Data supplied:
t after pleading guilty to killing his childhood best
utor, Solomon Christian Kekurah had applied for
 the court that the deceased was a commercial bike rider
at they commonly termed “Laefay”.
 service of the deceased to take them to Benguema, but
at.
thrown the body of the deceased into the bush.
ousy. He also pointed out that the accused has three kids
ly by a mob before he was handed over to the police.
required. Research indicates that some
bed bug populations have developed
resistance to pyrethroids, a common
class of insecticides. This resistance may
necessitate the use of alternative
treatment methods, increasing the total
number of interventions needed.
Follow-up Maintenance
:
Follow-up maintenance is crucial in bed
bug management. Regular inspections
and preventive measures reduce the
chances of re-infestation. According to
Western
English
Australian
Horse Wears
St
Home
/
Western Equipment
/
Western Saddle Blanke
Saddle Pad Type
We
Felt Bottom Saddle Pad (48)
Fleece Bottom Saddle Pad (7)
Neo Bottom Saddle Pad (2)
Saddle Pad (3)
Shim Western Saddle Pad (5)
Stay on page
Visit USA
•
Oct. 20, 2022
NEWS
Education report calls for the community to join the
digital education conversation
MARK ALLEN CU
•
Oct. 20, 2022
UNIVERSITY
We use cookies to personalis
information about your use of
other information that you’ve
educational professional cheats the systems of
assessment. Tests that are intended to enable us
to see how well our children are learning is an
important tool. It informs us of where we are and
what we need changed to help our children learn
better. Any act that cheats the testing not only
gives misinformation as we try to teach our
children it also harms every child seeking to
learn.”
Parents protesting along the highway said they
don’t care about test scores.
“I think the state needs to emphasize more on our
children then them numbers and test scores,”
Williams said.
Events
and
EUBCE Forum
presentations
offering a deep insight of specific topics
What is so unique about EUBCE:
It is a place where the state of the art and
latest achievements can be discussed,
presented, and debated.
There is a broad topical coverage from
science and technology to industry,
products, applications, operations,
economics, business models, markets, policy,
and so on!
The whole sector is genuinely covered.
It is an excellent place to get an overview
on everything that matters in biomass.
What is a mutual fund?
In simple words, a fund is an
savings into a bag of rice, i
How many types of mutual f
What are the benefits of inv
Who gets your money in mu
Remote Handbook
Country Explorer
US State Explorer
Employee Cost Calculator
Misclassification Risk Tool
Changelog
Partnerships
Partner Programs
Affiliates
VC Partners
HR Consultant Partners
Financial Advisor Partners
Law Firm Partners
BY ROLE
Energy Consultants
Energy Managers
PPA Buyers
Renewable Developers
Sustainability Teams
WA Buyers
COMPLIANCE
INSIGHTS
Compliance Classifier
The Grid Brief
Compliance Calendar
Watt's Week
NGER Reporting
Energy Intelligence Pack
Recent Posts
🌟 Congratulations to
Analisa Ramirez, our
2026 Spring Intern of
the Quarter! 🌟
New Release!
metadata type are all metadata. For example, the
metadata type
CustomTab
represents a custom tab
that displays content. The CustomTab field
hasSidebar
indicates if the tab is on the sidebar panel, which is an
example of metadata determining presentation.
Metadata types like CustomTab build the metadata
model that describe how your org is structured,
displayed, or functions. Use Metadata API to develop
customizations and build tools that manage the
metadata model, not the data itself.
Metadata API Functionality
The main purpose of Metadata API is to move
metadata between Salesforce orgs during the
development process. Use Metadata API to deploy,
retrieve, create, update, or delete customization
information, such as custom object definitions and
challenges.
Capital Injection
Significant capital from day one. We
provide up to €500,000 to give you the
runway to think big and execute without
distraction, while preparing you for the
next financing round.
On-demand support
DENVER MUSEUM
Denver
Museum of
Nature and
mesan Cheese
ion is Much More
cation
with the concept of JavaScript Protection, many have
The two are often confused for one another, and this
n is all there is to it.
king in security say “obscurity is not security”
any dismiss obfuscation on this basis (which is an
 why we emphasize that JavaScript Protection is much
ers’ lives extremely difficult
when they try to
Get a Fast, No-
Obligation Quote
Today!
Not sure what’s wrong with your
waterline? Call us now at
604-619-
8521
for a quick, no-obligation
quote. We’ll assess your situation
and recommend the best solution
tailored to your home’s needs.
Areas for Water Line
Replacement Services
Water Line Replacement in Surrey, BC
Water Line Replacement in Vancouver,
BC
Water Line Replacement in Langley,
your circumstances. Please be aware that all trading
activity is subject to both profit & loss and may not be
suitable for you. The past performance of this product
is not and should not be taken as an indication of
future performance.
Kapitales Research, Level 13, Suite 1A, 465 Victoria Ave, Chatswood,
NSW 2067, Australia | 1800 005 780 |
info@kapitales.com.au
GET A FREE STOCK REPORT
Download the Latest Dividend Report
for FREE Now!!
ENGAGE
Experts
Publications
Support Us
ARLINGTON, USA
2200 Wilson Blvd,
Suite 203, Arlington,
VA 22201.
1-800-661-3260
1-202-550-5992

Description of the task: With nothing left out, return each entry exactly.

Response to this task:
t after pleading guilty to killing his childhood best
utor, Solomon Christian Kekurah had applied for
 the court that the deceased was a commercial bike rider
at they commonly termed “Laefay”.
 service of the deceased to take them to Benguema, but
at.
thrown the body of the deceased into the bush.
ousy. He also pointed out that the accused has three kids
ly by a mob before he was handed over to the police.
required. Research indicates that some
bed bug populations have developed
resistance to pyrethroids, a common
class of insecticides. This resistance may
necessitate the use of alternative
treatment methods, increasing the total
number of interventions needed.
Follow-up Maintenance
:
Follow-up maintenance is crucial in bed
bug management. Regular inspections
and preventive measures reduce the
chances of re-infestation. According to
Western
English
Australian
Horse Wears
St
Home
/
Western Equipment
/
Western Saddle Blanke
Saddle Pad Type
We
Felt Bottom Saddle Pad (48)
Fleece Bottom Saddle Pad (7)
Neo Bottom Saddle Pad (2)
Saddle Pad (3)
Shim Western Saddle Pad (5)
Stay on page
Visit USA
•
Oct. 20, 2022
NEWS
Education report calls for the community to join the
digital education conversation
MARK ALLEN CU
•
Oct. 20, 2022
UNIVERSITY
We use cookies to personalis
information about your use of
other information that you’ve
educational professional cheats the systems of
assessment. Tests that are intended to enable us
to see how well our children are learning is an
important tool. It informs us of where we are and
what we need changed to help our children learn
better. Any act that cheats the testing not only
gives misinformation as we try to teach our
children it also harms every child seeking to
learn.”
Parents protesting along the highway said they
don’t care about test scores.
“I think the state needs to emphasize more on our
children then them numbers and test scores,”
Williams said.
Events
and
EUBCE Forum
presentations
offering a deep insight of specific topics
What is so unique about EUBCE:
It is a place where the state of the art and
latest achievements can be discussed,
presented, and debated.
There is a broad topical coverage from
science and technology to industry,
products, applications, operations,
economics, business models, markets, policy,
and so on!
The whole sector is genuinely covered.
It is an excellent place to get an overview
on everything that matters in biomass.
What is a mutual fund?
In simple words, a fund is an
savings into a bag of rice, i
How many types of mutual f
What are the benefits of inv
Who gets your money in mu
Remote Handbook
Country Explorer
US State Explorer
Employee Cost Calculator
Misclassification Risk Tool
Changelog
Partnerships
Partner Programs
Affiliates
VC Partners
HR Consultant Partners
Financial Advisor Partners
Law Firm Partners
BY ROLE
Energy Consultants
Energy Managers
PPA Buyers
Renewable Developers
Sustainability Teams
WA Buyers
COMPLIANCE
INSIGHTS
Compliance Classifier
The Grid Brief
Compliance Calendar
Watt's Week
NGER Reporting
Energy Intelligence Pack
Recent Posts
🌟 Congratulations to
Analisa Ramirez, our
2026 Spring Intern of
the Quarter! 🌟
New Release!
metadata type are all metadata. For example, the
metadata type
CustomTab
represents a custom tab
that displays content. The CustomTab field
hasSidebar
indicates if the tab is on the sidebar panel, which is an
example of metadata determining presentation.
Metadata types like CustomTab build the metadata
model that describe how your org is structured,
displayed, or functions. Use Metadata API to develop
customizations and build tools that manage the
metadata model, not the data itself.
Metadata API Functionality
The main purpose of Metadata API is to move
metadata between Salesforce orgs during the
development process. Use Metadata API to deploy,
retrieve, create, update, or delete customization
information, such as custom object definitions and
challenges.
Capital Injection
Significant capital from day one. We
provide up to €500,000 to give you the
runway to think big and execute without
distraction, while preparing you for the
next financing round.
On-demand support
DENVER MUSEUM
Denver
Museum of
Nature and
mesan Cheese
ion is Much More
cation
with the concept of JavaScript Protection, many have
The two are often confused for one another, and this
n is all there is to it.
king in security say “obscurity is not security”
any dismiss obfuscation on this basis (which is an
 why we emphasize that JavaScript Protection is much
ers’ lives extremely difficult
when they try to
Get a Fast, No-
Obligation Quote
Today!
Not sure what’s wrong with your
waterline? Call us now at
604-619-
8521
for a quick, no-obligation
quote. We’ll assess your situation
and recommend the best solution
tailored to your home’s needs.
Areas for Water Line
Replacement Services
Water Line Replacement in Surrey, BC
Water Line Replacement in Vancouver,
BC
Water Line Replacement in Langley,
your circumstances. Please be aware that all trading
activity is subject to both profit & loss and may not be
suitable for you. The past performance of this product
is not and should not be taken as an indication of
future performance.
Kapitales Research, Level 13, Suite 1A, 465 Victoria Ave, Chatswood,
NSW 2067, Australia | 1800 005 780 |
info@kapitales.com.au
GET A FREE STOCK REPORT
Download the Latest Dividend Report
for FREE Now!!
ENGAGE
Experts
Publications
Support Us
ARLINGTON, USA
2200 Wilson Blvd,
Suite 203, Arlington,
VA 22201.
1-800-661-3260
1-202-550-5992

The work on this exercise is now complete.